Can also combine with down-sampling.

\[g[b,y,x,c_2] = \sum_{k_y}\sum_{k_x}\sum_{c_1} f[b,y~s+k_y,x~s+k_x,c_1]k[k_y,k_x,c_1,c_2]\]

Here, \(s\) is stride.

- PSET 5 asks you to implement 'valid convolution'
- But often combined with padding (just like in regular convolution)

**Question**: Input activation is \(B\times H\times W\times C_1\), and I convolve it with a kernel of size \(K\times K\times C_1 \times C_2\), what is the size of my output ? Assume 'valid' convolution.

\[B \times (H-K+1) \times (W-K+1) \times C_2\]

**Question**: What if I do this with a stride of 2 ?

Downsample above by \(2\). Think of what happens when sizes are even or odd.

\[B \times \lfloor (H-K)/2 \rfloor + 1 \times \lfloor (W-K)/2 \rfloor + 1 \times C_2\]

In general, you want to pad such that \(H-K\) and \(W-K\) are even, so that you keep the right and bottom edge of your images.

**Max-Pooling Layer**

\[B \times H \times W \times C \Rightarrow B \times H' \times W' \times C\]

\[g[b,y,x,c] = \max_{k_y,k_x} f[b,y~s+k_y,x~s+k_x,c_1]\]

For each channel, choose the maximum value in a spatial neighborhood.

- What will the gradients of this look like ?

- Motivated by intuition from traditional object recognition (deformable part models).

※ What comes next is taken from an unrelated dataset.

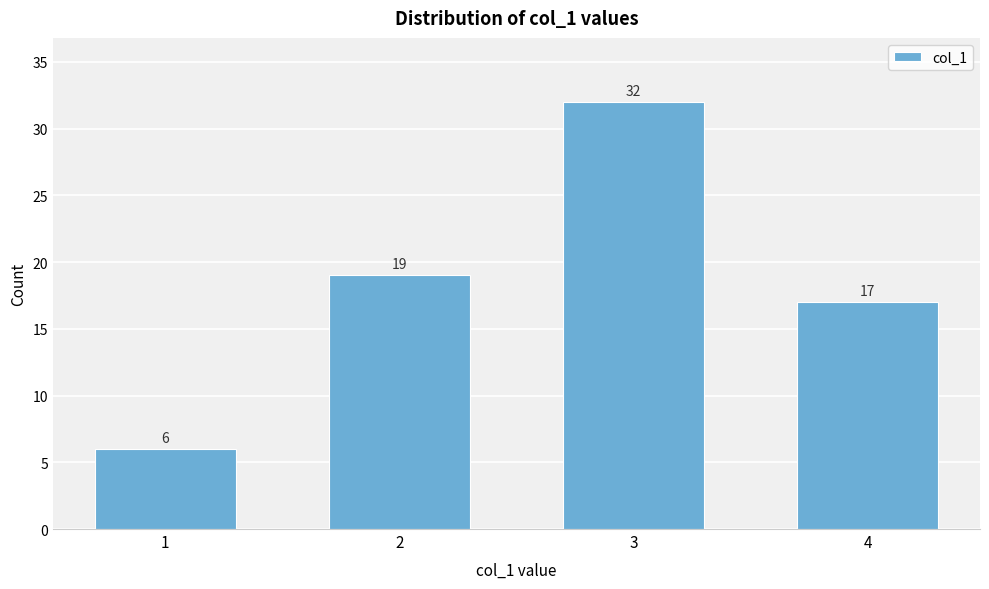

Reading left to right, extract all data points from this chart.

6	19	32	17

Allows for some 'slack' in exact spatial location.

**VGG-16**

Input is a 224x224x3 Image

- Block 1
- 3x3 Conv (Pad 1): 3->64 + RELU (*pad 1 means on all sides, all conv layers have a "bias")

Input is a 224x224x3 Image - Block 1 - 3x3 Conv (Pad 1): 3->64 + RELU - 3x3 Conv (Pad 1): 64->64 + RELU - 2x2 Max-Pool (Pad 0, Stride 2): 64->64 Input to Block 2 is 112x112x64 (called pool1) - Block 2 - 3x3 Conv (Pad 1): 64->128 + RELU - 3x3 Conv (Pad 1): 128->128 + RELU - 2x2 Max-Pool (Pad 0, Stride 2): 128->128 Input to Block 3 is 56x56x128 (called pool2) - Block 3 - 3x3 Conv (Pad 1): 128->256 + RELU - 3x3 Conv (Pad 1): 256->256 + RELU - 3x3 Conv (Pad 1): 256->256 + RELU - 2x2 Max-Pool (Pad 0, Stride 2): 256->256 Input to Block 4 is 28x28x256 (called pool3) - Block 4 - 3x3 Conv (Pad 1): 256->512 + RELU - 3x3 Conv (Pad 1): 512->512 + RELU - 3x3 Conv (Pad 1): 512->512 + RELU - 2x2 Max-Pool (Pad 0, Stride 2): 512->512 Input to Block 5 is 14x14x512 (called pool4) - Block 5 - 3x3 Conv (Pad 1): 512->512 + RELU - 3x3 Conv (Pad 1): 512->512 + RELU - 3x3 Conv (Pad 1): 512->512 + RELU - 2x2 Max-Pool (Pad 0, Stride 2): 512->512 Output of Block 5 is 7x7x512 (called pool5)

Output of Block 5 is 7x7x512 (called pool5) - Reshape to a (49*512=25088) dimensional vector (or $B\times 25088$) - Fully connected (matmul + bias) 25088 -> 4096 + RELU - Fully connected (matmul + bias) 4096 -> 4096 + RELU - Fully connected (matmul + bias) 4096 -> 1000

This is the final output that is trained with a softmax + cross entropy.

- Lots of layers: 138 Million Parameters
- Compared to previous architectures, used really small conv filters.
- This has now become standard.
- Two 3x3 layers is "better" than a single 5x5 layer.
- More non-linear
- Fewer independent weights

- Train this with backprop !
- Back in the day, would take a week or more.